Sunday 31 January 2021

Sequoia

In front of the local garden centre there’s a tree you just can’t miss. As Giant Redwoods go ours is a dwarf but it is still pretty spectacular. It would have been much taller by now but it was struck by lightning in 1994 and lost its top. One of the lateral branches “turned north” and took on the job but it has left our tree with an obvious kink in the trunk. I imagined the tree was struck down because it had the temerity to be taller than the church tower, but there is a Sequoia in the churchyard that is taller.  

Of course, redwoods are not native to Europe but were imported from California where there is now a Sequoia National Park that is home to some of the most spectacular and largest living organisms on our planet. They are not considered to be the oldest trees in the world but, when you consider that many of them are clones growing from the roots of their ancestors, perhaps they could be.
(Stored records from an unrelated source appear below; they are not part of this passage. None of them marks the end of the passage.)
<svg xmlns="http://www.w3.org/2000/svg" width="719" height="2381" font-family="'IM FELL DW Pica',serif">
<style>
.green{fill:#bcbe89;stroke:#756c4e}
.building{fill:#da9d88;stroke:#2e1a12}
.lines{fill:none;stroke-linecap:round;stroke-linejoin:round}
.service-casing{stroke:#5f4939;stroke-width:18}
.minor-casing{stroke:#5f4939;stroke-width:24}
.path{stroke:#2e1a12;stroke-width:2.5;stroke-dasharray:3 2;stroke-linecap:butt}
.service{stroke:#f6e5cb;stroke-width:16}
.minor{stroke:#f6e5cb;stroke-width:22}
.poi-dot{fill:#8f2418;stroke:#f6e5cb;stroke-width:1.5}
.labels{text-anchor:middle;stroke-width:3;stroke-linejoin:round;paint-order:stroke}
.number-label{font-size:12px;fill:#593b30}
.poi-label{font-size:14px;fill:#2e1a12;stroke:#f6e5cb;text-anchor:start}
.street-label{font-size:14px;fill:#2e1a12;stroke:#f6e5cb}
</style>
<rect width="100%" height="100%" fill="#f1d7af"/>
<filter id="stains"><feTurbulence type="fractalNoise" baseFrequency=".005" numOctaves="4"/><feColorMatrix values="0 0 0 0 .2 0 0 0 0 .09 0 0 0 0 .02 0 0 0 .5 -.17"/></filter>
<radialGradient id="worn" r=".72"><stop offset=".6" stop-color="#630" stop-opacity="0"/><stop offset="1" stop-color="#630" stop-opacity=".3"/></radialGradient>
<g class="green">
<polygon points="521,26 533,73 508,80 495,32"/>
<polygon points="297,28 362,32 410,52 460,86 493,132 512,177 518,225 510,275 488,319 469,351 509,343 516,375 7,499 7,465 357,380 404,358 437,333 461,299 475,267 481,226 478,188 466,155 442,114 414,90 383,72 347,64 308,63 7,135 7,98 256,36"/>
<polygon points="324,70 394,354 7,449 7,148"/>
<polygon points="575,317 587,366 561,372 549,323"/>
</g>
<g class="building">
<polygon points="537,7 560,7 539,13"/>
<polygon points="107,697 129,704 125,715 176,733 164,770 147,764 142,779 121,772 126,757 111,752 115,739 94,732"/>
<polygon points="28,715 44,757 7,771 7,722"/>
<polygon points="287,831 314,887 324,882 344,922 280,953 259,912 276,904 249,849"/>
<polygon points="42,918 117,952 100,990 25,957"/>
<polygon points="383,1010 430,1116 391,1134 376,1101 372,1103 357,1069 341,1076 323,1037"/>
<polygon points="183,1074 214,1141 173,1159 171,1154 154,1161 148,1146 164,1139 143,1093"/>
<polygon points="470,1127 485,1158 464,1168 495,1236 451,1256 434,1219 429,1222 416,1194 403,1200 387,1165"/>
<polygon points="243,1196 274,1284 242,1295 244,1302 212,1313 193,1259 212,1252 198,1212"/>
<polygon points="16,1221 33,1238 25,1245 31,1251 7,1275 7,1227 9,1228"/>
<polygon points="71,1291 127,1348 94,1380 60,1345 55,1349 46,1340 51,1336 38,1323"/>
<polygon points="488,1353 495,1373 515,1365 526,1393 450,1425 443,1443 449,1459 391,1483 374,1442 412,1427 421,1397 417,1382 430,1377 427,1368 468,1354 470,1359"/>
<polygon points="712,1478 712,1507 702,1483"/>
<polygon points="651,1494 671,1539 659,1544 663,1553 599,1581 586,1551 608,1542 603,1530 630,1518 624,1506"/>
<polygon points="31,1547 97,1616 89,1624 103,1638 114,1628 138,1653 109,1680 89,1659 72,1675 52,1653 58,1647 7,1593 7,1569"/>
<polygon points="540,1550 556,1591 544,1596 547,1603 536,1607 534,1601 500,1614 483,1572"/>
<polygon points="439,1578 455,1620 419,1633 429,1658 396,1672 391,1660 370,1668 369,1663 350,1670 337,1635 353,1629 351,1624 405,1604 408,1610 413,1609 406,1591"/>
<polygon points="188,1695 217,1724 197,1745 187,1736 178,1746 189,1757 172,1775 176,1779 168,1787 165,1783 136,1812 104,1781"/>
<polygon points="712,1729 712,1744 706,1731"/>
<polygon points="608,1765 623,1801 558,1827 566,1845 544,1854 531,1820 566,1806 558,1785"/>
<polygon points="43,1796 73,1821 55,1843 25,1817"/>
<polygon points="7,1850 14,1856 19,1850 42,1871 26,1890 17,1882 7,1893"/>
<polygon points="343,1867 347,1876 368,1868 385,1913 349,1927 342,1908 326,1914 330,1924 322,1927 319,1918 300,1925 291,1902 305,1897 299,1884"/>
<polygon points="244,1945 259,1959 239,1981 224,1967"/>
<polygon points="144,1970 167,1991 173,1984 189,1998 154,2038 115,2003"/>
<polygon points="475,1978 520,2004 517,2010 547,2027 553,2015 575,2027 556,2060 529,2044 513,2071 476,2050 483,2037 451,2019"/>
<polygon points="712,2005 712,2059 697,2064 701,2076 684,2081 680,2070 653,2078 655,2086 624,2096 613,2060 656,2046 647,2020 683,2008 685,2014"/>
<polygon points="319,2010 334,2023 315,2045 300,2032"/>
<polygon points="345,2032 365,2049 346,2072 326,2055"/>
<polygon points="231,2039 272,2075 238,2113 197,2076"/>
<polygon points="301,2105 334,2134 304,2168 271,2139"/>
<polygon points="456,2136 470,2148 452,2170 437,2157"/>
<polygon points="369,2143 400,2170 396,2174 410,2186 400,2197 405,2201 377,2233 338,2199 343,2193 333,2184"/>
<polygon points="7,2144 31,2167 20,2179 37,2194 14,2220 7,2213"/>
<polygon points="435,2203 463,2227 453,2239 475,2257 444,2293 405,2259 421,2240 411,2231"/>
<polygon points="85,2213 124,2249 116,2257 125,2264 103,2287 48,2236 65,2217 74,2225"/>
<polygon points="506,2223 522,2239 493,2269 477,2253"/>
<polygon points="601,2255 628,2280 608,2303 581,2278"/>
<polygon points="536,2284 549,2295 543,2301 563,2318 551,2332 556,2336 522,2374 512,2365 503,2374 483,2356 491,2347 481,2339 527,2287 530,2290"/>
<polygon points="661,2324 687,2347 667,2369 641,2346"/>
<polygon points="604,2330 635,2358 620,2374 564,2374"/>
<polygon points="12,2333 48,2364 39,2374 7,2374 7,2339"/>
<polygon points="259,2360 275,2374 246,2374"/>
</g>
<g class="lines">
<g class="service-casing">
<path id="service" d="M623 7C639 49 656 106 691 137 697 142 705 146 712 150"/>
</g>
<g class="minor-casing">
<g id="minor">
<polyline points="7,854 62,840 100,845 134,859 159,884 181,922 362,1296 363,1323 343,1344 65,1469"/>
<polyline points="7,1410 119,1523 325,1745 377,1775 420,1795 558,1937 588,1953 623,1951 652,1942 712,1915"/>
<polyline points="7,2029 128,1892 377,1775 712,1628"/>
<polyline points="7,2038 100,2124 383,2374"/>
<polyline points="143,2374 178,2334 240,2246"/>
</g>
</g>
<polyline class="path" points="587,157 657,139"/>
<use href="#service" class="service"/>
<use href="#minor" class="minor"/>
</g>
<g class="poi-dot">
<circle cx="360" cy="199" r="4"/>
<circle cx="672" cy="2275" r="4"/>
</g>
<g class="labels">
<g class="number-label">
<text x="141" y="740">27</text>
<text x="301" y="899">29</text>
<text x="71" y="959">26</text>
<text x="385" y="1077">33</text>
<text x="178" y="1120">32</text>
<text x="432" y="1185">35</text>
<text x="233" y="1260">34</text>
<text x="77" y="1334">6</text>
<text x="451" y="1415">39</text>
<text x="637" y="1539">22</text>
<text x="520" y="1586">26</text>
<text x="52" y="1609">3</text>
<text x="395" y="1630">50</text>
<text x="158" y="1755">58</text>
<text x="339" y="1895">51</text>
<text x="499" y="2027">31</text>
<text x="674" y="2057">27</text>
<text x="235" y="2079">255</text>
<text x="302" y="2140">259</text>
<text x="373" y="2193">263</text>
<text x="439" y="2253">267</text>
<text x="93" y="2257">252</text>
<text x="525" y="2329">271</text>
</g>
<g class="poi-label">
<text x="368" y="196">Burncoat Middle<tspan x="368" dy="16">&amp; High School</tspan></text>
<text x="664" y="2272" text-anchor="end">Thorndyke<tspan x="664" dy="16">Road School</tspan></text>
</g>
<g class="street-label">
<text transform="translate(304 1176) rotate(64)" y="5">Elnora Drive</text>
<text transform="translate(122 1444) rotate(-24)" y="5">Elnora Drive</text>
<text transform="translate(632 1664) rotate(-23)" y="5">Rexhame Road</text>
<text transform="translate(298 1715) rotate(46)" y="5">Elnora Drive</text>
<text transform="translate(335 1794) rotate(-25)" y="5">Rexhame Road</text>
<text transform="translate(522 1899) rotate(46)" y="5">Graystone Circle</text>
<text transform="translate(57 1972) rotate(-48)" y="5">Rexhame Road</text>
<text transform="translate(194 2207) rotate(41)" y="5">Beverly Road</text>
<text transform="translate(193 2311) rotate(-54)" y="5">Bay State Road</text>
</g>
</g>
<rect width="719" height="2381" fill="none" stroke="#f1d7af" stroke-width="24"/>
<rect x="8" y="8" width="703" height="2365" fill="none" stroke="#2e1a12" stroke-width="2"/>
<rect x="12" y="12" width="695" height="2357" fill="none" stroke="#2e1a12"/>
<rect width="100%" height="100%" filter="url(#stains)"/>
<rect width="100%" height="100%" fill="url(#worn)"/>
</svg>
They can be three thousand years old, 80 metres tall and almost 8 meters across the trunk. 


Driving around the countryside here in the UK you may spot a few more Sequoias. They always seem to be in the grounds of manor houses and stately homes and owning one must have been quite a status symbol among the landed gentry. No doubt the Brampton redwood was part of Olivia Bernard-Sparrow’s estate. The National Trust has quite a few redwoods on its properties and I turned to them to get more information about how the trees first came to Britain. 

The crooked redwood 

In 1852 a man called William Lobb caught wind of the giant trees when in San Francisco and rushed to the Sierras to see them for himself. He immediately recognised the potential commercial value of the tree back in Britain and collected seeds, shoots and cuttings to be cultivated at home. The first baby Redwoods arrived here in 1853. At that point the tree had no official scientific name and a transatlantic squabble arose with the English wanting to call it “Wellingtonia” after the battling Duke while the Americans wanted it to be called “Washingtonia” after their first president. In the end science prevailed, placing the giants along with the coastal redwoods in the Sequoia family. 

Fortunately for the trees’ survival, the timber is too brittle to be of much use in joinery or ship building and so the value lies purely in their magnificence. If you want to experience the wonder of a redwood grove, Anglesey Abbey has some fine ones and the Quaker John Dollin-Bassett planted a grove in Leighton Linslade in the Ouzel Valley (Beds) where redwoods still dominate the skyline today. 

If you meet the tree up close, go and give it a hug. It will take several people holding hands to measure its girth. The largest ones can be 24 meters round. In the process you might notice that the bark is thick, soft and warm, even a bit spongy. My wife, who is American, tells me that another name for redwoods is “punch-bark”. Go on, give it a punch! The soft bark is only a feature of the first three to four metres of the trunk. 

The churchyard redwood.
So, what is the function of it? Anyone who has followed the news in recent years associates California with wild-fires. To resist and even take advantage of fires, the trees have evolved a 30 cm thick fibrous bark that is fire resistant. Fire eliminates the competition and triggers the cones to open, scattering the seeds onto the blackened soil. Even with such an advantage, redwoods do not produce many seedlings in their long lives. 

Being non-native, redwoods don’t host many of our insects or fungi and so their value for wildlife isn’t great. Even so, you may find small birds like goldcrests and blue tits gleaning spiders from among the branches or you may spot crows and pigeons nesting high up. Like all tall trees, Sequoias make good lookout posts for raptors like buzzards and kites but it’s the bark that holds a special ornithological secret. Around the trunk, just out of your reach, you can spot some neat excavations in the bark. These are often made by tree-creepers and they provide a snug hollow to spend the night in. Long tailed tits and other small birds may use them too.

A tree creepers bivouac in soft bark.